According to Mongolian news sources ( 24 Tsag | infomongolia.com), Canadian Foreign Minister John Baird will be visiting Ulaanbaatar July 23-25. There’s no official Canadian announcement as of July 20, but let’s assume that this visit is really happening, after a number of planned official visits by Canadians that had been aborted in previous years.
Why is John Baird Going to Mongolia?
For once, this is not foreign diplomacy that’s motivated by Canadian domestic electoral politics. While the number of Mongolians living (and presumably voting) in Canada is growing, they are neither numerous nor concentrated enough to be an attractive group to address even for micro-targetting politician strategists.
Instead, this visit will be a further step in a slowly deepening bilateral relationship that is rooted in democracy and natural resources. It would follow on the October visit of the Governor General.
Mongolia has long fit the profile of a country that is of interest to the Harper government because of this combination of political and economic shared interests. Mongolia seems to be firmly committed to democracy (though worries have been expressed recently), and its economic and thus social development depends almost entirely on resource development.
FM Baird is arriving just after Naadam, the annual summer festival that celebrates wrestling, archery, and horseback riding. Generally, the period from after Naadam to the end of summer is rather slow in Mongolia, a little like France that way, with many people, including officials, away to the countryside.
If I had a chance to speak to the Mongolian foreign policy establishment, the top item on my agenda would be the squeeze that Pres Putin’s overtures to Pres Xi potentially puts on Mongolia. This Spring has changed Mongolia’s foreign policy environment rapidly in the aftermath of the Crimea annexation and opposition to it from OECD countries. I would offer strong moral support for democracy and for Mongolia’s independence, especially in light of the upcoming visits by Pres. Xi and Putin. The coming months may well be a time when Mongolia will need to cash in some friendship chips with the “3rd neighbours” it has been cultivating for years – including Canada -, to negotiate a viable course between pressure from its two overbearing neighbours. I imagine that German FM Steinmeier had discussions along these lines on his visit last month. This pressure can be seen in the international sphere in noises about a Russian-Mongolian and possible Russian-Chinese-Mongolian customs union, or in apparent suggestions that Mongolia accelerate its accession to the Shanghai Cooperation Organization. These are developments that are not obviously in Mongolia’s interest, but might be seen as desirable by its direct neighbours.
The other topic that I would emphasize with current officials is the importance of a balanced approach to governing even with a solid majority in place. Of course, FM Baird as a member of the majority Conservatives might be an odd person to deliver such a message.
There are two broad areas where the visit might lead to announcement of concrete outcomes, though I’ve been entirely wrong on second-guessing government intentions and discussions in the past.

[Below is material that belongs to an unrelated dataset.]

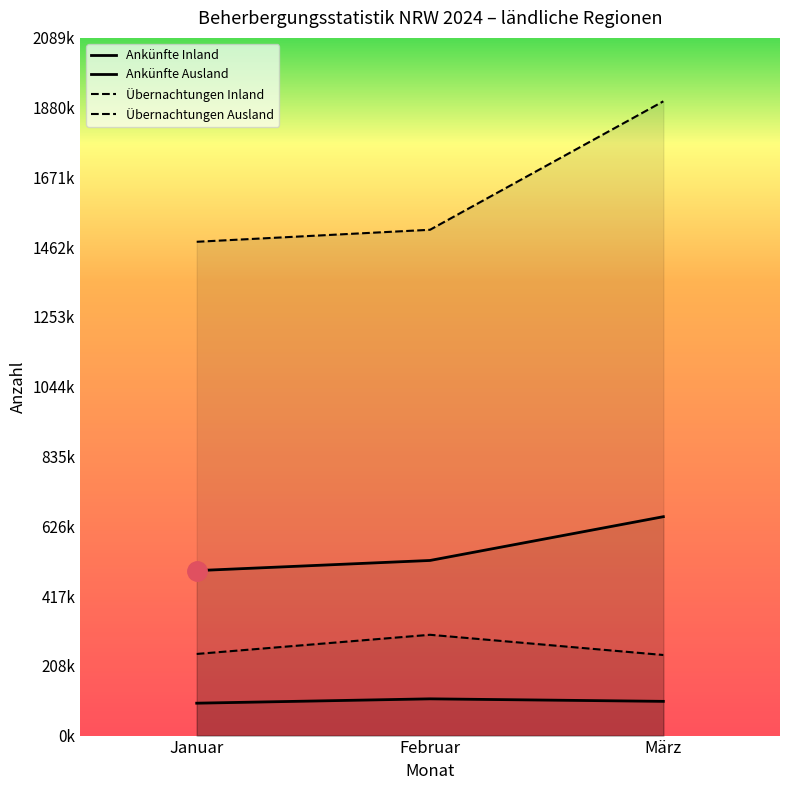

At which label does Übernachtungen Inland reach its peak?

März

- FIPA. Negotiations for a Foreign Investment Protection Agreement have been stalled for some time, apparently due to objections or a lack of interest by Min of Econ Development, N Batbayar. Recently, there have been some noises about a re-initialization of these discussions.
- A Canadian aid program for Mongolia. Last month, it was announced that Mongolia had been added to DFATD’s countries of focus list for foreign aid. A bilateral aid program has been under discussion/in the making for some years, so the visit by the Foreign Minister would seem like an opportune moment for an announcement.

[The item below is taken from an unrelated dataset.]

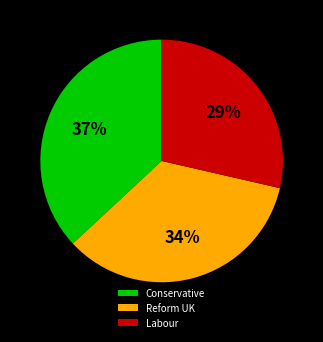

To the nearest percent, what portion does Labour represent?

29%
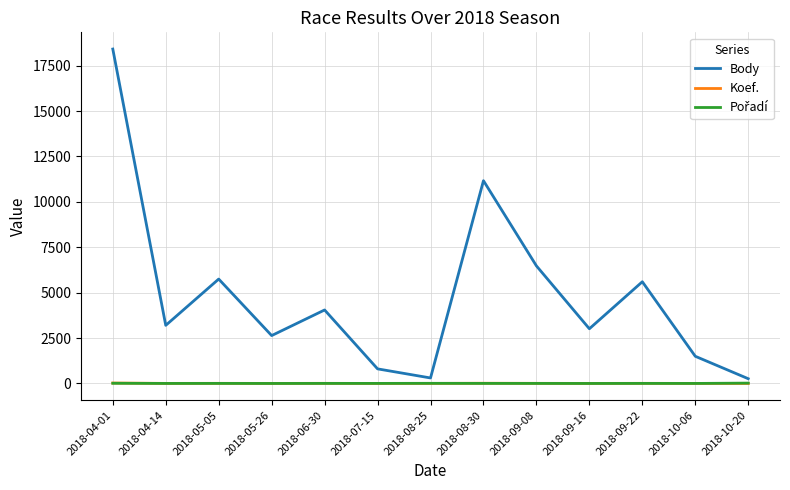

Is this an area chart (filled region under the line)?

No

Canada’s excellent ambassador to Mongolia, Greg Goldhawk, is due to leave Ulaanbaatar in August. So far, no word of a successor has come, but perhaps this is something that FM Baird will share with his Mongolian hosts at least, if not with the interested Canadian public.
There have been some hints that Mongolian President Elbegdorj would be interested in visiting Canada, possibly this Fall. If this were to be moving toward a concrete plan rather than a rumour, the visit by Foreign Minister Baird could be a time to announce such a plan, though that strikes me as somewhat unlikely.